Developed for Murray State University's Fencing Club, Riposte! is very similar to Chess Exchange in its dual-purpose design of club management and tournament administration. However, it was a creation of considerably greater scope.


Once again, the first step was to push out a module to maintain the club roster, except this time, it was also built to keep tabs on other clubs and schools, equipment suppliers, division officials, and coaches. Club profiles included photographs, contact information, United States Fencing Association (USFA) membership details, official ratings, and account balances. Each contact type included native, specialized fields as well as user-defined fields. Photos could be imported via TWAIN-compatible cameras and scanners, and cropped and resized using a simple, built-in editor.

Fencing competition administration is particularly error-prone, so this functionality was first bullet-proofed, then gold-plated. Leveraging information from the aforementioned fencer profiles, the software correctly divided competitors into even-strength pools and later seeded finalists into direct-elimination (DE) brackets. It auto-resolved a lengthy list of conflicts and handled many tedious details, separating fencers from the same club, indicating each fencer's side of the strip, tracking each scoring action, reminding the director when fencers should salute and switch sides, keeping time, issuing various warnings and signals, implementing the sanctioned tie-breaking algorithm, recording each penalty, displaying prescribed punishments, and calculating both pre- and post-tournament ratings.

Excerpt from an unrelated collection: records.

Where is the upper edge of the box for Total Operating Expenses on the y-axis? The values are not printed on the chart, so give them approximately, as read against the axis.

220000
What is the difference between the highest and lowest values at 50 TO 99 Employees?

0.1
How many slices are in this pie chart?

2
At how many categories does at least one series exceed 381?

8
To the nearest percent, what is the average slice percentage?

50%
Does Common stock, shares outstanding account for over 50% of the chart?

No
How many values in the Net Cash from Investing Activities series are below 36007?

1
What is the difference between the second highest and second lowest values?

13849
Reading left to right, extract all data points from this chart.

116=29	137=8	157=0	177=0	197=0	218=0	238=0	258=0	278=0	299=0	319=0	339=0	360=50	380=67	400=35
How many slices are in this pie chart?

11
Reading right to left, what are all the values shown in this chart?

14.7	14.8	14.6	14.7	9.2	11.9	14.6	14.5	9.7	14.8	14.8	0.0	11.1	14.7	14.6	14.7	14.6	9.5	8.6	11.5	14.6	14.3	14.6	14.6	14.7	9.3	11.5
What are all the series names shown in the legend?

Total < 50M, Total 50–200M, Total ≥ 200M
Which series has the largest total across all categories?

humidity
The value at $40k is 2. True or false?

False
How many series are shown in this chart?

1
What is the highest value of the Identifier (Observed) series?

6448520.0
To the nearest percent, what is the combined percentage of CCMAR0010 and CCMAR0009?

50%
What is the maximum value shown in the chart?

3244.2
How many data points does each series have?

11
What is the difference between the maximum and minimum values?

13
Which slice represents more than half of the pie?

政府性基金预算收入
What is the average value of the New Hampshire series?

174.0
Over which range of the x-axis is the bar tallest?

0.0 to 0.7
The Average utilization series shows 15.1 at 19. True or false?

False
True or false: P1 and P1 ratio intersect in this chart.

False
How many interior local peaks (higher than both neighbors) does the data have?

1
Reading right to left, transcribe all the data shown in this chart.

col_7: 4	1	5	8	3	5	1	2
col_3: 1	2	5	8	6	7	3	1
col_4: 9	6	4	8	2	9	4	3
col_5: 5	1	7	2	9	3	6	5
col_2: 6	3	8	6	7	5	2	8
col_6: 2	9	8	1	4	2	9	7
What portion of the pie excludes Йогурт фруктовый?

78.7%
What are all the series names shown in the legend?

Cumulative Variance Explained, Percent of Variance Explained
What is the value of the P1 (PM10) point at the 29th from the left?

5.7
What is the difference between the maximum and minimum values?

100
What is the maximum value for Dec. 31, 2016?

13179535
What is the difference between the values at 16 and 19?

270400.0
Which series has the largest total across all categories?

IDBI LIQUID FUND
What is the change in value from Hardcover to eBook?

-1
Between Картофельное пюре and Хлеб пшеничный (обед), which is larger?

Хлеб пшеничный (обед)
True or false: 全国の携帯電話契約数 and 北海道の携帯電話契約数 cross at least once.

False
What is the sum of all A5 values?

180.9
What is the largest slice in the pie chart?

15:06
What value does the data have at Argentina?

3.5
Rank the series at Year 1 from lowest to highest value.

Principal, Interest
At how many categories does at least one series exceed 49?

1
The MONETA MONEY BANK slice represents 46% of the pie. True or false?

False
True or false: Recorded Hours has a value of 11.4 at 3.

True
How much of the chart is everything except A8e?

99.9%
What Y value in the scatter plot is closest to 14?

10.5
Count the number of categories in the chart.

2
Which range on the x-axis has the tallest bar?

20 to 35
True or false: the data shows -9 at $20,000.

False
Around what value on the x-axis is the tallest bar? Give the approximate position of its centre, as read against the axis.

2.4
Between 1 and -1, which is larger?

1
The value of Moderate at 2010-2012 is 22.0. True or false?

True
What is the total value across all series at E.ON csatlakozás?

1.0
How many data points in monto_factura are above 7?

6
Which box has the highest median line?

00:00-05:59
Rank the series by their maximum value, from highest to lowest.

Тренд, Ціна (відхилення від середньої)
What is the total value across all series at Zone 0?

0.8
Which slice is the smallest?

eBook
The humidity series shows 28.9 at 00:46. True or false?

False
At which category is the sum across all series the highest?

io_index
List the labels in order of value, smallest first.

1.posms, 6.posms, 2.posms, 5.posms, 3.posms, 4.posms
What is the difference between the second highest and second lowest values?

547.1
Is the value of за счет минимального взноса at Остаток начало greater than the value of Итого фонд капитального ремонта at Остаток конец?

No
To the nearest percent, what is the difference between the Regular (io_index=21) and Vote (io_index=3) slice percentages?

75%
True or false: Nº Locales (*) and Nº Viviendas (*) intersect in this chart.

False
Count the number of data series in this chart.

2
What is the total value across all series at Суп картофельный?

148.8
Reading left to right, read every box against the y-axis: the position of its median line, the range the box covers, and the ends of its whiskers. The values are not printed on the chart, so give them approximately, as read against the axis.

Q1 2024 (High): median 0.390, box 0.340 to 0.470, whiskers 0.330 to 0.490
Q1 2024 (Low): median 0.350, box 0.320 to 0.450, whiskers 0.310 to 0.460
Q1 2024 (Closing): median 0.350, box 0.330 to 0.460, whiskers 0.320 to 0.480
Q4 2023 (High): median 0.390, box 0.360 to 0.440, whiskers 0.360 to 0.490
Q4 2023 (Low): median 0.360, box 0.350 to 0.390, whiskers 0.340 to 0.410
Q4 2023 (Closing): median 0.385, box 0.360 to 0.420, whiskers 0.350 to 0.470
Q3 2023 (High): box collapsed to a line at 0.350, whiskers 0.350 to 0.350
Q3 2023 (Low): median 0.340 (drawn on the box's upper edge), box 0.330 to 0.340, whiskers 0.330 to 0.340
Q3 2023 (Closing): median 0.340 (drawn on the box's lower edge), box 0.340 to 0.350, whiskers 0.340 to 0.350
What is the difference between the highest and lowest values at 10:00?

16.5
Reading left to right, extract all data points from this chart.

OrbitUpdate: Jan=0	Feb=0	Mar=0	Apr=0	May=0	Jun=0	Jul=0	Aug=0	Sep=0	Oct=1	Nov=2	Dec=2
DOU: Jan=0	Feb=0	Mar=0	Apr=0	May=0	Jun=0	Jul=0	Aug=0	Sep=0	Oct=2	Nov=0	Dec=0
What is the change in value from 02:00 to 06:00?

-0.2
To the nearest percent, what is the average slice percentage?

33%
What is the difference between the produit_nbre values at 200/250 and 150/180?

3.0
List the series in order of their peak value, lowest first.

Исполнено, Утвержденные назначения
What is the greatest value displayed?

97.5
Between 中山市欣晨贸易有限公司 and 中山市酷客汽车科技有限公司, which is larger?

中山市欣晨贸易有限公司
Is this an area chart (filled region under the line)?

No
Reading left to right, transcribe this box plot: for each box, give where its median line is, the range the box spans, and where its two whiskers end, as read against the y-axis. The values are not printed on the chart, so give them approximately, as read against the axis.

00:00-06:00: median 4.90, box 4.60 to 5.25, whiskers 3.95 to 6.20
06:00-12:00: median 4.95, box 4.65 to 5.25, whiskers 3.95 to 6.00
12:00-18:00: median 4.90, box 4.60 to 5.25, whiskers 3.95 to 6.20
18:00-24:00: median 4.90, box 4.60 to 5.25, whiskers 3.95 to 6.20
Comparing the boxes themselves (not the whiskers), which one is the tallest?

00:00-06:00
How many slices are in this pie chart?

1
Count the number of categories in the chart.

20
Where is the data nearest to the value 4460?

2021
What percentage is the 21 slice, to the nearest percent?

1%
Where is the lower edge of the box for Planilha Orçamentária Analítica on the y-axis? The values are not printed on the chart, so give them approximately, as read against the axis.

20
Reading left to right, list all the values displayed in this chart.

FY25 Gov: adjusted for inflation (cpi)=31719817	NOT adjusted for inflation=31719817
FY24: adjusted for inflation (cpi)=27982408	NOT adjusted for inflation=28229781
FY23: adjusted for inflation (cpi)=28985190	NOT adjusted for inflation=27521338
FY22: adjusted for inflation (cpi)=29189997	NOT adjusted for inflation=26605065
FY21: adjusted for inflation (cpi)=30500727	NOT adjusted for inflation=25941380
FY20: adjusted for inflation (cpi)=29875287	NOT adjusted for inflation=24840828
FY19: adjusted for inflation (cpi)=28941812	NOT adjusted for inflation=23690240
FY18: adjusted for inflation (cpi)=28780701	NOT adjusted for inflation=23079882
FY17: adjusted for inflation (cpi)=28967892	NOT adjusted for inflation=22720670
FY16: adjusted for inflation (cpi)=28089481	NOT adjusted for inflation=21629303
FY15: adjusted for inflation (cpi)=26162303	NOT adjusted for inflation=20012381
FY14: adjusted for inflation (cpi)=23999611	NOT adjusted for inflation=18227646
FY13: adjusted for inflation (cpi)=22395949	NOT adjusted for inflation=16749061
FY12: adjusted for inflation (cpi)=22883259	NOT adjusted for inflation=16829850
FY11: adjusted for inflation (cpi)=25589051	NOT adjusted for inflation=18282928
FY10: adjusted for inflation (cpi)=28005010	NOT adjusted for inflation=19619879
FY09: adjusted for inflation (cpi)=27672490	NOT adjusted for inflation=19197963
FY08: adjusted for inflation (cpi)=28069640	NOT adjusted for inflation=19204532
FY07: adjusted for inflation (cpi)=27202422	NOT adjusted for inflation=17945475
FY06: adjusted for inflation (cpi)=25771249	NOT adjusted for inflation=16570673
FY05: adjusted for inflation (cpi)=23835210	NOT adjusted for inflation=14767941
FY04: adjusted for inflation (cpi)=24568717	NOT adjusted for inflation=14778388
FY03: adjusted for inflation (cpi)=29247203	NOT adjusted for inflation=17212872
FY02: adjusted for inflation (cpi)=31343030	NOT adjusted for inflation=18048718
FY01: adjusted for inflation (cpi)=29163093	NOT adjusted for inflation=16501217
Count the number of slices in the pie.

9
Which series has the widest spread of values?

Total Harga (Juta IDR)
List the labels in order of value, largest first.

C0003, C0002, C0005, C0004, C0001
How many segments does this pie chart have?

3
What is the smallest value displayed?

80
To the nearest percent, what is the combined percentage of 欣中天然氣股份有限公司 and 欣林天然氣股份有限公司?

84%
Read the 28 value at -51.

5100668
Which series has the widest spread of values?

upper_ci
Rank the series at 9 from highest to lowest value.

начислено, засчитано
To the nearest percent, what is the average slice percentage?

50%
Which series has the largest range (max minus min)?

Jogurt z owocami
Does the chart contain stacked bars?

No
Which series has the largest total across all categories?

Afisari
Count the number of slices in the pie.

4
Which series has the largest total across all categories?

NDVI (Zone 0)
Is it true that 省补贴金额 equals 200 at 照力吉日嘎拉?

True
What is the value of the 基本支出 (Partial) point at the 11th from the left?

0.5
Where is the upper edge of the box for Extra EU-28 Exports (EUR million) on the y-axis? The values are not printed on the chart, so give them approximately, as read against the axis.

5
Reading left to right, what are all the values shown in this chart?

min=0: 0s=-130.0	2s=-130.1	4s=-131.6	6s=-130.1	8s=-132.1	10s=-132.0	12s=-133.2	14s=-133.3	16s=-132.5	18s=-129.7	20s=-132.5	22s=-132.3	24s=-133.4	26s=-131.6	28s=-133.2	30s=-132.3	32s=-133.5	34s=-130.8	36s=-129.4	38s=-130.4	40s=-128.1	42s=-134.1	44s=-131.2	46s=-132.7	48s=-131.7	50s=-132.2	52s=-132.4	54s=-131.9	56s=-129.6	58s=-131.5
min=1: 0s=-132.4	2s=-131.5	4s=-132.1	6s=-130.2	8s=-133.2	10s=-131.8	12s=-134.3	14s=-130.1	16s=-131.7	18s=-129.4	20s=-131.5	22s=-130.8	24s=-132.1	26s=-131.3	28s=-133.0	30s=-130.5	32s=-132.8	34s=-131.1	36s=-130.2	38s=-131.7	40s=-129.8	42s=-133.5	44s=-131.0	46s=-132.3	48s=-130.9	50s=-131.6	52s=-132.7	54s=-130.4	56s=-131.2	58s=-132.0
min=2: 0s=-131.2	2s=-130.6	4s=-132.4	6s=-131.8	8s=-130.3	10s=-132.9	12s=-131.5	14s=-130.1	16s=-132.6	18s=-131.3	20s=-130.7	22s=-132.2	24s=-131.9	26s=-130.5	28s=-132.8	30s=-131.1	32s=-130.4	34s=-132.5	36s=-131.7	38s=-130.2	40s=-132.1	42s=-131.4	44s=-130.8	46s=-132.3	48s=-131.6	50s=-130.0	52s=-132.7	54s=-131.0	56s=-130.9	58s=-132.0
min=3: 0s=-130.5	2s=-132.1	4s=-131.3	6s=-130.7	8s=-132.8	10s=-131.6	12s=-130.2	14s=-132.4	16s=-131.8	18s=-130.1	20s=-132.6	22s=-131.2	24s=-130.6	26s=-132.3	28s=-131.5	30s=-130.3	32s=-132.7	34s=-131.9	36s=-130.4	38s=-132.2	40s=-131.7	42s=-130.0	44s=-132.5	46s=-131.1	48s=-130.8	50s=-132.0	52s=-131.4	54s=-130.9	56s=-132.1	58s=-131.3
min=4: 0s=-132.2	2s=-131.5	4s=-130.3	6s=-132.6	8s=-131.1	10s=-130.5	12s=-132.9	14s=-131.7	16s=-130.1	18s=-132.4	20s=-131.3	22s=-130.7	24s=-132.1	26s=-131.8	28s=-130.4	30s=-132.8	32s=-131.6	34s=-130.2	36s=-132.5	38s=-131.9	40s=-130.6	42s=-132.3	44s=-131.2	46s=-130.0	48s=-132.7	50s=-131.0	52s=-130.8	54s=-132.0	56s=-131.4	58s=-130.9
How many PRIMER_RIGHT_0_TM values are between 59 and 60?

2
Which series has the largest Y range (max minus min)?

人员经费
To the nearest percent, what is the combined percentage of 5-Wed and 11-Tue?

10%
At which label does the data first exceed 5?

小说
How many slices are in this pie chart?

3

"Wake up, you need to make money!"

The entire array of documents required by the USFA at event-completion could be sent to printer or converted to HTML. (Adobe considered PDF a military-level secret at the time.) Pool sheets, DE brackets, and DE score-sheets were printed for directors and public posting during competition, as well.

P O S T - M O R T E M

From Blade Technologies principal Jason Purcell:

Probably the most shiny thing about the system was a second executable I created to drive an external display with a series of screens showing the immediate and cumulative results, the upcoming bouts, and a series of configurable announcements. Now, I know that's no big deal today — I see similar setups at my daughter's gymnastics competitions (though they convey nothing more than immediate individual results). However, I finished developing this program in the late fall of 2000, so it was at least slightly ahead of most of the pack.

Though the market was (and still is) minuscule and a number of competitors existed even at that time, this software was so complete that I should've pitched it to the USFA as soon as it was tested in a tournament. Instead, I decided to first develop a data-connected companion-product that directors could hold in their hands while conducting live bouts, and — in a stroke of geeky optimism — chose the Palm OS as my platform. (Stop laughing — I was hardly alone!) I actually did start on this app around Christmas, but of course, the bottom fell out of Palm (and its stock) the next year. If anyone's interested in how I planned to develop a dependable mobile network application in an age without dependable mobile networks, check out the Palm Query Applications (PQA) quasi-API. If PQA didn't work, I was going to roll-my-own, which is my natural tendency, anyway.

I'd still love to port the entire thing to .NET and direct someone to create an HTML5, cross-platform companion app, but I can't imagine how I'd justify the time-and-materials in light of the minimal potential return: I'm not a childless twenty-something anymore. As Blurryface is repeatedly and directly admonished, "Wake up, you need to make money!"